Judge Morris C. England, Jr., chief judge of the US District Court for Eastern California, denied Orly Taitz’ petition for an emergency temporary restraining order to stop a number of statutory and constitutional processes necessary to complete the election and inauguration of Barack Obama to a second term as President. England, after hearing all sides a couple of weeks ago, issued his written order yesterday, January 16. One of the reasons given by Judge England was the long string of losses in similar cases by Orly Taitz.
Reports of the hearing in Grinols v. Electoral College noted some rather testy exchanges between Taitz and the Judge, and little sympathy for her motion for a TRO. That clash is not evident in the final decision, which is even-toned and succinctly argued. The judge, in his formal ruling, said that Plaintiffs are unlikely to succeed on the merits, a TRO requirement. They do not have a “fair chance of success”, he said, because the separation of powers set out in the Constitution prevents the Court from granting the relief requested, and that courts have repeatedly dismissed similar cases.
Judge England provides Taitz (and any birther who might think Taitz is getting a raw deal from this judge) with a remedial lecture on the US Constitution and separation of powers, and on the “political question” doctrine. Judge England concluded:
The Court finds that numerous articles and amendments of the Constitution together make it clear that the issue of the President’s qualifications and his removal from office are textually committed to the legislative branch, not the Courts.

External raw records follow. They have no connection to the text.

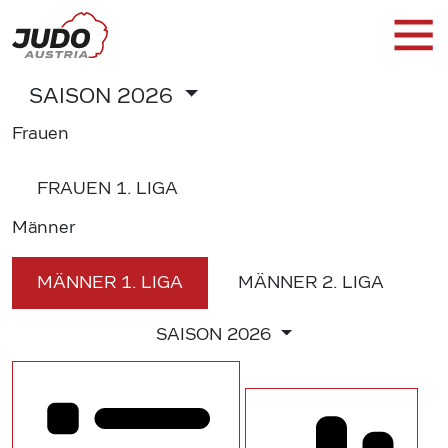
SAISON
2026
Frauen
FRAUEN
1. LIGA
Männer
MÄNNER
1. LIGA
MÄNNER
2. LIGA
SAISON
2026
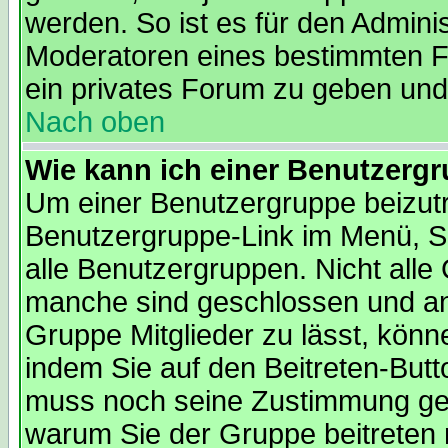
werden. So ist es für den Admini
Moderatoren eines bestimmten Fo
ein privates Forum zu geben und 
Nach oben
Wie kann ich einer Benutzergr
Um einer Benutzergruppe beizutre
Benutzergruppe-Link im Menü, Si
alle Benutzergruppen. Nicht all
manche sind geschlossen und and
Gruppe Mitglieder zu lässt, könn
indem Sie auf den Beitreten-But
muss noch seine Zustimmung geb
warum Sie der Gruppe beitreten 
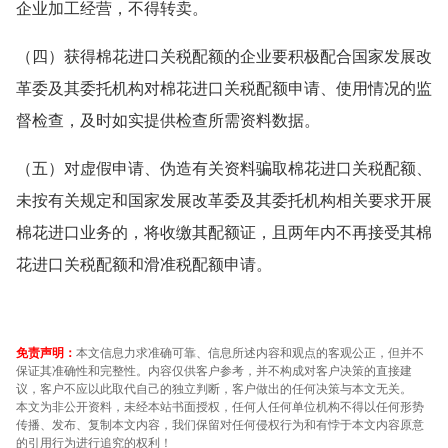
企业加工经营，不得转卖。
（四）获得棉花进口关税配额的企业要积极配合国家发展改
革委及其委托机构对棉花进口关税配额申请、使用情况的监
督检查，及时如实提供检查所需资料数据。
（五）对虚假申请、伪造有关资料骗取棉花进口关税配额、
未按有关规定和国家发展改革委及其委托机构相关要求开展
棉花进口业务的，将收缴其配额证，且两年内不再接受其棉
花进口关税配额和滑准税配额申请。
免责声明：
本文信息力求准确可靠、信息所述内容和观点的客观公正，但并不
保证其准确性和完整性。内容仅供客户参考，并不构成对客户决策的直接建
议，客户不应以此取代自己的独立判断，客户做出的任何决策与本文无关。
本文为非公开资料，未经本站书面授权，任何人任何单位机构不得以任何形势
传播、发布、复制本文内容，我们保留对任何侵权行为和有悖于本文内容原意
的引用行为进行追究的权利！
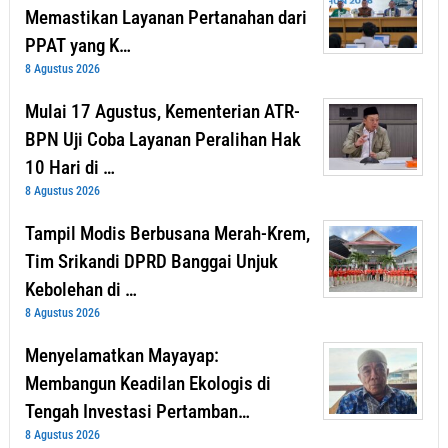
Memastikan Layanan Pertanahan dari
PPAT yang K…
8 Agustus 2026
Mulai 17 Agustus, Kementerian ATR-
BPN Uji Coba Layanan Peralihan Hak
10 Hari di …
8 Agustus 2026
Tampil Modis Berbusana Merah-Krem,
Tim Srikandi DPRD Banggai Unjuk
Kebolehan di …
8 Agustus 2026
Menyelamatkan Mayayap:
Membangun Keadilan Ekologis di
Tengah Investasi Pertamban…
8 Agustus 2026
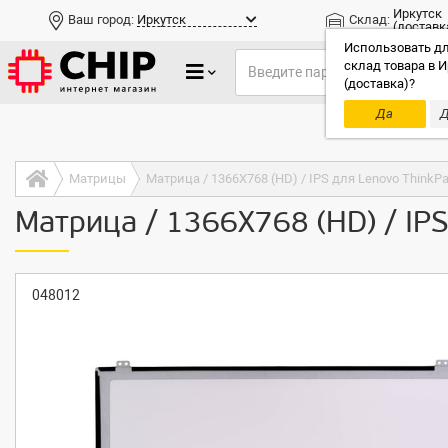
Иркутск
Ваш город:
Иркутск
Склад:
(доставк
Использовать дл
склад товара в И
(доставка)?
Да
Д
Только до
Матрицы
Матрица / 1366X768 (HD) / IPS для Lenovo ThinkP
Матрица / 1366X768 (HD) / IP
048012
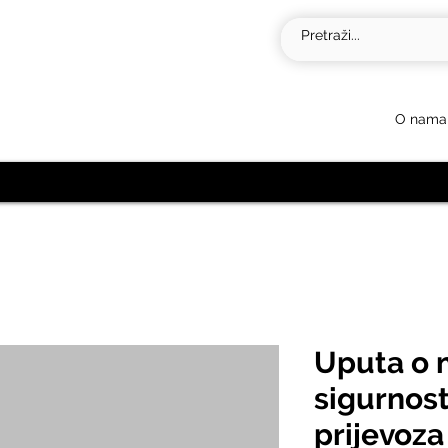
O nama
Uputa o 
sigurnost
prijevoza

…the question presented by Plaintiffs in this case—whether President Obama may legitimately run for office and service as President—is a political question that the Court may not answer.

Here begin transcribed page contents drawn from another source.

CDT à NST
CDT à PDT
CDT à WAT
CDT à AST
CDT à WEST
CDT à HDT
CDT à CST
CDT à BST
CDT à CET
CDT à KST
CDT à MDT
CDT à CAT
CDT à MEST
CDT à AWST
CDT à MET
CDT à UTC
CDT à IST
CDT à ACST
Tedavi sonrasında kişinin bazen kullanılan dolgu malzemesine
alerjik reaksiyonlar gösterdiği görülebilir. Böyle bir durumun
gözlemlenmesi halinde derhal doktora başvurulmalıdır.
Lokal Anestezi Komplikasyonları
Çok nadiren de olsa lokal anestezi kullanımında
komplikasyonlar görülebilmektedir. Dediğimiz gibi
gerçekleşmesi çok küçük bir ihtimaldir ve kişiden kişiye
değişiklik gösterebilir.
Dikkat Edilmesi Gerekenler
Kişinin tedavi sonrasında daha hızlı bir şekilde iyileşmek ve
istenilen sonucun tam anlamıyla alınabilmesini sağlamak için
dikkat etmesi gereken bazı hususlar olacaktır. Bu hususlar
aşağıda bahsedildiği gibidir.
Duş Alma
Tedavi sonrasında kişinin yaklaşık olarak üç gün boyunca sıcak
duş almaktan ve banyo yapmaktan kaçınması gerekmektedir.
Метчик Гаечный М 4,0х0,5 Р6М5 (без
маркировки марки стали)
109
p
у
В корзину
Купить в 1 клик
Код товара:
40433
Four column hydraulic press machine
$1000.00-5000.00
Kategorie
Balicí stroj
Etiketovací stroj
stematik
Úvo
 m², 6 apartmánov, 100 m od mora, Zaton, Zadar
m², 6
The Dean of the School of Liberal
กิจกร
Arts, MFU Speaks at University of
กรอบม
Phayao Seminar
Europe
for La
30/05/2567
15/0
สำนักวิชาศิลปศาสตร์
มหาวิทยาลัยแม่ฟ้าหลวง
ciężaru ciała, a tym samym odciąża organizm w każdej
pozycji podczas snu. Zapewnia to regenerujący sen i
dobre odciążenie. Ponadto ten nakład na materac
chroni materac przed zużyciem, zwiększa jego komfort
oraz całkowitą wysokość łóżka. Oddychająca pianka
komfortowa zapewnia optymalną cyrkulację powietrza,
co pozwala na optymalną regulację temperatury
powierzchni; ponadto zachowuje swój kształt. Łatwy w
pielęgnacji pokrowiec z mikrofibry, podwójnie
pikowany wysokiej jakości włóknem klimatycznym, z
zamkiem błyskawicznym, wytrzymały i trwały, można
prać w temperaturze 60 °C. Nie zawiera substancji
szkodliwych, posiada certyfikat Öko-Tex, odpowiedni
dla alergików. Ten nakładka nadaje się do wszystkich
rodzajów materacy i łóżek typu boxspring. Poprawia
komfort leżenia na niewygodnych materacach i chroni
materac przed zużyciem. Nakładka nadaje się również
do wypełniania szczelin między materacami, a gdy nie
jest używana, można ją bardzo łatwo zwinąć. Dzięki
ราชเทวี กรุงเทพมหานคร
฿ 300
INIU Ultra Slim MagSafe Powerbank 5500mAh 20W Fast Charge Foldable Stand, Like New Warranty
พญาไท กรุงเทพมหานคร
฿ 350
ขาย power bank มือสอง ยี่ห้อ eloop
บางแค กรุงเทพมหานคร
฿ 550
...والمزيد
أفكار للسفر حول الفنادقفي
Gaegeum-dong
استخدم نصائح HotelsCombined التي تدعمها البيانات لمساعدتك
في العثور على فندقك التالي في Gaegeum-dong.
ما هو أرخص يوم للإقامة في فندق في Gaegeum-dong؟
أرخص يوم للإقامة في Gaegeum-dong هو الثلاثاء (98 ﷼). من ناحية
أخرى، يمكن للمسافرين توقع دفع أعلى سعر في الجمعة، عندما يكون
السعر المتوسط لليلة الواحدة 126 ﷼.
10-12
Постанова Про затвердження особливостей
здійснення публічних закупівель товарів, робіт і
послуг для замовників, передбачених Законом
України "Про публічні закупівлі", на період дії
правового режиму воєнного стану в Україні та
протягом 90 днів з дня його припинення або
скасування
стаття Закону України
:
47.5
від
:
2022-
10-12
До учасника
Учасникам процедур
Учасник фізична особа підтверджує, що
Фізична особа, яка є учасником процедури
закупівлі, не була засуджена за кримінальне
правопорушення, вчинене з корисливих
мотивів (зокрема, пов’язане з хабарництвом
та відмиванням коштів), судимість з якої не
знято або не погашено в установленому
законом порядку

Judge England then cites quite a number of birther lawsuits to show the likelihood that the current suit will also be dismissed. Taitz’ record comes into play, as the Judge concludes:
In the light of the previous decisions, as well as Plaintiffs’ attorney’s lengthy track record of repeating similar arguments in courts throughout the country, Plaintiffs simply cannot, in good faith, argue that their case is likely to succeed on the merits.